| Arbeitsauftrag 1 |
Überarbeite bitte die Auflistung von ihrer ersten Zeile bis einschließlich der Zeile mit „Identify the document“, indem du „pixels“ durch „px“ ersetzt und alles andere unverändert lässt. Gib nur diese Zeilen aus.

| Textauszug |
________________________

Sehr bewusste Entscheidung
Bereuen? Kaum. Keine Kinder zu wollen, ist in der Regel eine sehr bewusste Entscheidung, schließlich kommt keine Frau um das Thema herum. An jeder Weggabel, sei es privat oder in der Karriere, spielt das potenzielle Kinderkriegen eine Rolle, bei jeder Partnerschaft ebenso. Und je öfter die Frau nachdenkt und für sich feststellt: „Kinder, nein danke“, desto klarer wird dieses Nein.
Untermauert wird es auch, etwa durch schnöde Abschreckung: Statistiken, die das Risiko von Kindern für die Beziehung der Eltern beleuchten, Berichte über den Schlafentzug junger Mütter und dessen negative Folgen oder über umherschwirrende Helikoptereltern, die in ständiger Hysterie leben. Viele Mütter sind gestresst, kämpfen mit ihrer Figur, haben nie Zeit und geben sich selbst auf. Bei manchen scheint im Wortschatz kein „ich“ mehr zu existieren, sondern nur noch „wir“, weil sich alles nur noch um das Kind dreht. Und die Karriere ist auch oft genug dahin, ebenso die Beziehung. Und dass das Kind, für das die Mutter so viel in Kauf nimmt, am Ende die Einsamkeit im Alter lindert, ist längst nicht ausgemacht.

________________________

| Arbeitsauftrag 2 |
Führe den Textauszug über die bewusste Entscheidung gegen Kinder im Anschluss an seinen letzten Satz weiter.

| Ausgelesene Daten |
________________________

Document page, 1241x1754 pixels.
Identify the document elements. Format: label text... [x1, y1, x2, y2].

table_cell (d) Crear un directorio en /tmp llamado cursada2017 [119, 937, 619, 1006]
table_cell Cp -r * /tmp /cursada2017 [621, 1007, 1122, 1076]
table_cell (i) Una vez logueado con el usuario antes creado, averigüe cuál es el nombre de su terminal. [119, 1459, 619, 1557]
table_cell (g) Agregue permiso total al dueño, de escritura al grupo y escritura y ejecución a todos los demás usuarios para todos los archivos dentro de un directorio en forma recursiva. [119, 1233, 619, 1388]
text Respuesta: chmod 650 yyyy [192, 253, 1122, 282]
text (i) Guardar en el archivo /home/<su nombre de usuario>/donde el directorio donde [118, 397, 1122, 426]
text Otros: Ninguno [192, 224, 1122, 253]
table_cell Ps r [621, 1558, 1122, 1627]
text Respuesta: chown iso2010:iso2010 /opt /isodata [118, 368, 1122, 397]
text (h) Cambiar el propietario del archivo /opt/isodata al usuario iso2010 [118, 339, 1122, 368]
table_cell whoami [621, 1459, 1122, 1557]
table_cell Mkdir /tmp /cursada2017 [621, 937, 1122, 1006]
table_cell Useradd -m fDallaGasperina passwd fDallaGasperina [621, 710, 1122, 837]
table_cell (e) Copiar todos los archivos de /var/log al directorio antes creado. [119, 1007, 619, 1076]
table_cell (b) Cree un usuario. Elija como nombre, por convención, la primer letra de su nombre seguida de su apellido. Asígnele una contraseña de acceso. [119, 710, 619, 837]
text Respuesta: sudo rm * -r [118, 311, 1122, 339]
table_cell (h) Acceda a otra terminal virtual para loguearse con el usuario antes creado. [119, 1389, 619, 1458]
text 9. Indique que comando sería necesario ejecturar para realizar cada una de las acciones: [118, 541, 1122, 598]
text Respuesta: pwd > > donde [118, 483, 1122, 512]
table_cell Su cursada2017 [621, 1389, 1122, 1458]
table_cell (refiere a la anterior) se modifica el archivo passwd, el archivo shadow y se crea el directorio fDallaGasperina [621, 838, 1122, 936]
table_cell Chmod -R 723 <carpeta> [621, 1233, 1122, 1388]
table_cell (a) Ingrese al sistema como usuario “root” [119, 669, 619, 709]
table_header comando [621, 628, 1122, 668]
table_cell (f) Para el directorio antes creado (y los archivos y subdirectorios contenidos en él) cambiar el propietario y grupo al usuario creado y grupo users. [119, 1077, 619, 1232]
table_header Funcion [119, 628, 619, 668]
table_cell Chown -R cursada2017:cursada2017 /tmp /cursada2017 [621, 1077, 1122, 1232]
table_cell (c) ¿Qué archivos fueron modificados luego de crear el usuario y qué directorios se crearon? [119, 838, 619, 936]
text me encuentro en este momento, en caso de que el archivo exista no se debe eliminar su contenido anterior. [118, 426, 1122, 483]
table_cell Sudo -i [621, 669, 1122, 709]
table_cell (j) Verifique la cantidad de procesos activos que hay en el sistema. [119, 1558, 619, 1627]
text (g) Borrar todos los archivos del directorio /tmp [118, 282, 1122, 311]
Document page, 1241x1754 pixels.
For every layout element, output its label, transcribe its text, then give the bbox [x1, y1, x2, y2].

________________________

| Lösung 1 |
Document page, 1241x1754 px.
Identify the document elements. Format: label text... [x1, y1, x2, y2].

| Lösung 2 |
Gutscheine aus dem Babyladen
Währenddessen geht die Frau, die keine Kinder will, Vollzeit arbeiten ohne Pause, füttert die Rentenkasse, zahlt als Single mehr als andere in die Pflegeversicherung ein, schimpft über die Lohnsteuerklasse 1, genießt ihre Freiheiten, geht shoppen, ins Kino, ins Theater, in den Club, in den Urlaub, in den Verein und kauft in regelmäßigen Abständen sogar Gutscheine im Babyladen – für die Sprösslinge der Freundinnen. Und freut sich nach dem Babyloben darauf, das Kind guten Gewissens wieder in die Arme seiner Mutter legen zu können.
Sind diese Frauen richtige Frauen? Natürlich. Sie nehmen sich nur die Freiheit, Nein zu sagen zu einem Leben als Mutter. Und dazu haben sie jedes Recht.